Purification of induced phage

Phage particles in lysates were harvested and purified as described by Chen et al.3,27 with the following modifications. Phage lysates were treated with RNase A (final concentration: 2 μg ml−1) and DNase I (final concentration: 2 μg ml−1) at room temperature for 1 h. One liter of induced phage lysate was centrifuged at 12,000 × g for 15 min in a Hettich Rotina 38R centrifuge. Supernatants were filtered through a 0.45-μm pore size filter (type HA; Millipore) to remove host cells and cellular debris. Phage particles in the filtrate were treated with polyethylene glycol 8000 (final concentration: 100 g l−1) overnight at 4°C and precipitated by centrifugation at 12,000 × g for 90 min.

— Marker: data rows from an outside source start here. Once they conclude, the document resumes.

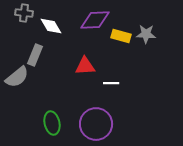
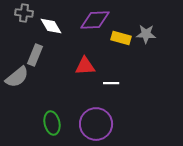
yellow rectangle: moved 2 px down
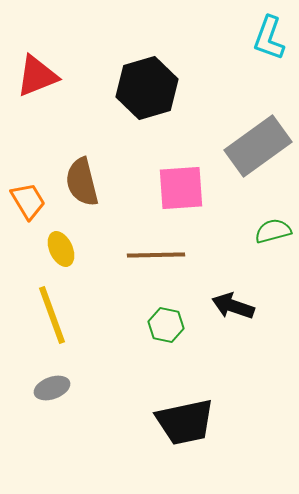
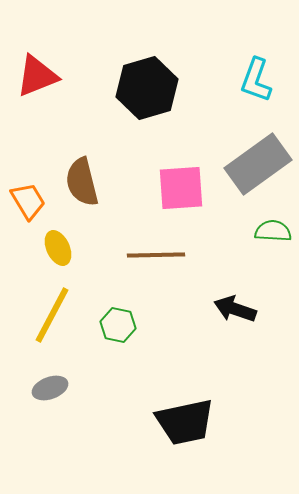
cyan L-shape: moved 13 px left, 42 px down
gray rectangle: moved 18 px down
green semicircle: rotated 18 degrees clockwise
yellow ellipse: moved 3 px left, 1 px up
black arrow: moved 2 px right, 3 px down
yellow line: rotated 48 degrees clockwise
green hexagon: moved 48 px left
gray ellipse: moved 2 px left
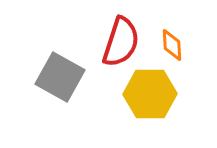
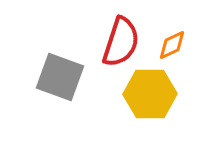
orange diamond: rotated 68 degrees clockwise
gray square: rotated 9 degrees counterclockwise
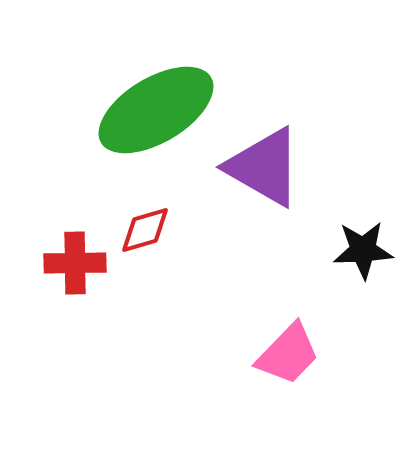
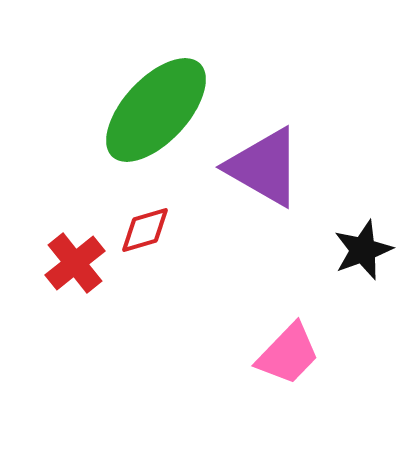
green ellipse: rotated 16 degrees counterclockwise
black star: rotated 18 degrees counterclockwise
red cross: rotated 38 degrees counterclockwise
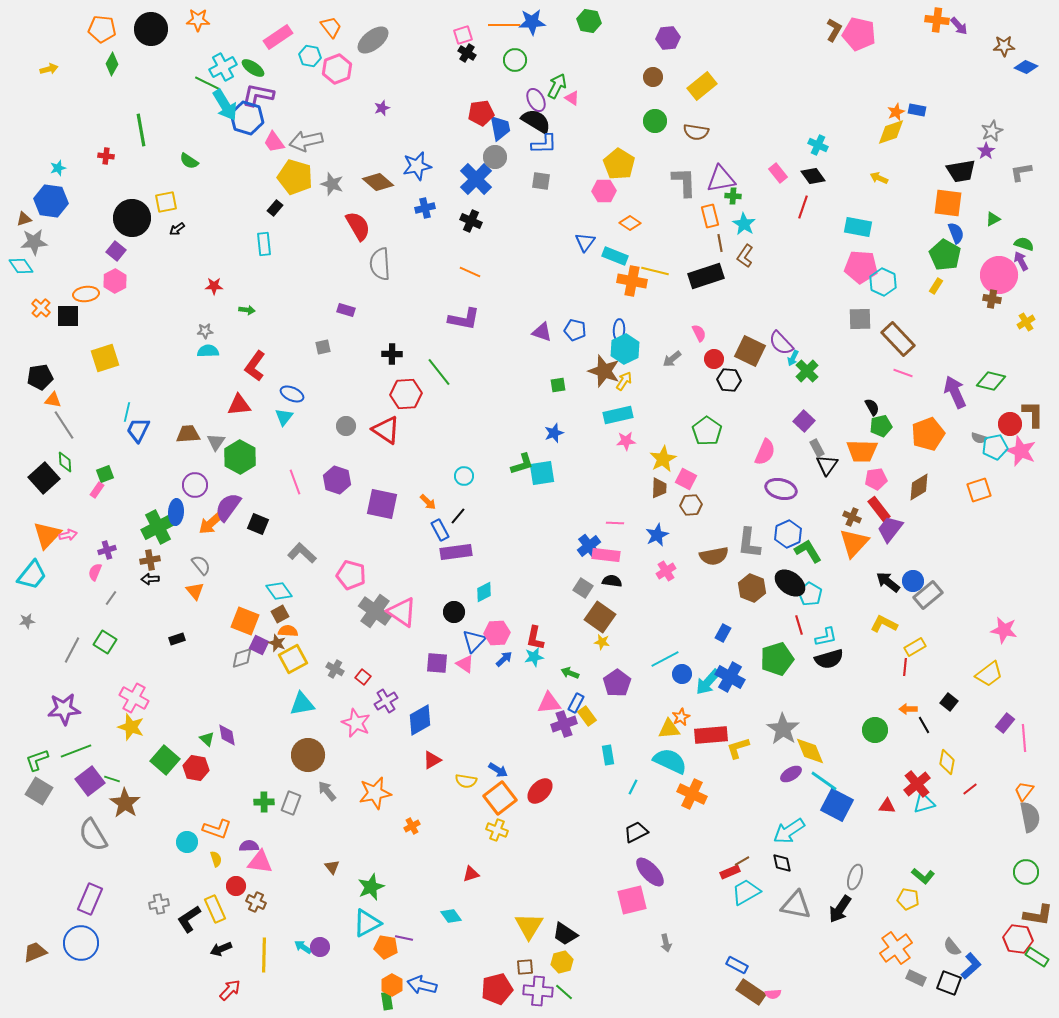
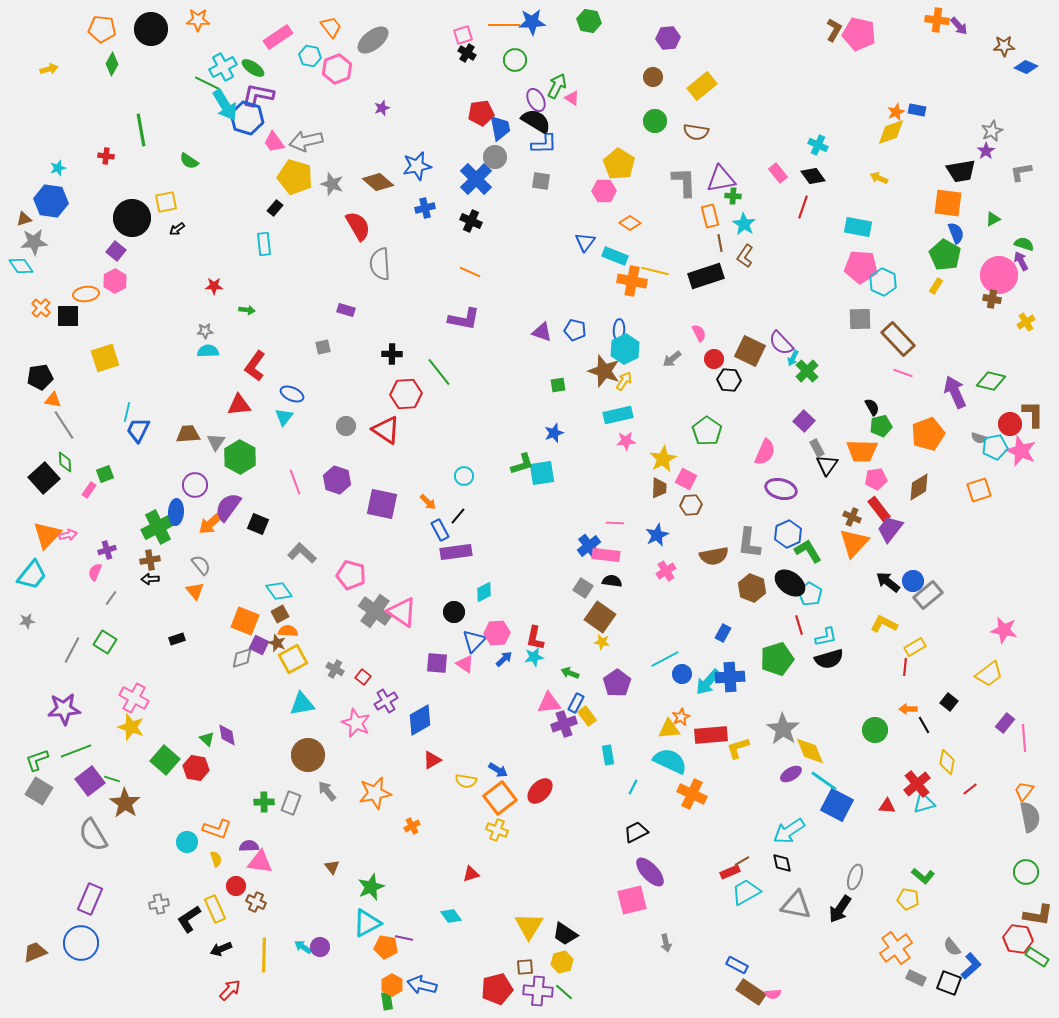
pink rectangle at (97, 490): moved 8 px left
blue cross at (730, 677): rotated 32 degrees counterclockwise
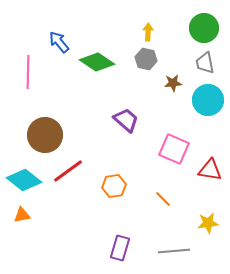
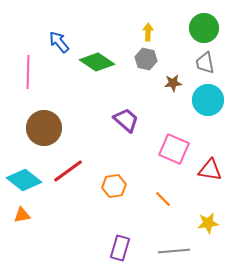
brown circle: moved 1 px left, 7 px up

Pellets were re-suspended with 6 ml of SM buffer (10 mM NaCl, 50 mM Tris, 10 mM MgSO4 and 0.1% gelatin) and incubated overnight at 4°C. The phage suspension was mixed with CsCl (final concentration, 0.6 g ml−1) and centrifuged for 24 h at 200,000 × g using an S55A rotor in a Micro-Ultracentrifuge CS-GX series centrifuge. Visible viral bands were extracted and then dialyzed (MWT = 30 KD) twice in SM buffer overnight at 4°C. CsCl-purified phage lysates were stored at 4°C until further analysis. Virus morphology was examined by transmission electron microscopy (JEM 2100 HC).

Extraction of phage DNA

Purified phage were treated with a proteinase K cocktail (100 μg ml−1 proteinase K, 50 mM Tris, 25 mM EDTA and 1% SDS) at 55°C for 3 h. The phage DNA was extracted using phenol/chloroform/isoamyl alcohol (25:24:1 by volume)3,27. The DNA was then ethanol-precipitated, re-suspended in TE buffer (10 mM Tris, 1 mM EDTA) and re-sequenced with an Agilent 2100 Bioanalyzer (Ion Torrent PGM, Invitrogen, China). One library with average sizes of 350 bps was constructed. After quality control, total 26,064 reads (4,314,206 bps) were used to assemble the viral genome.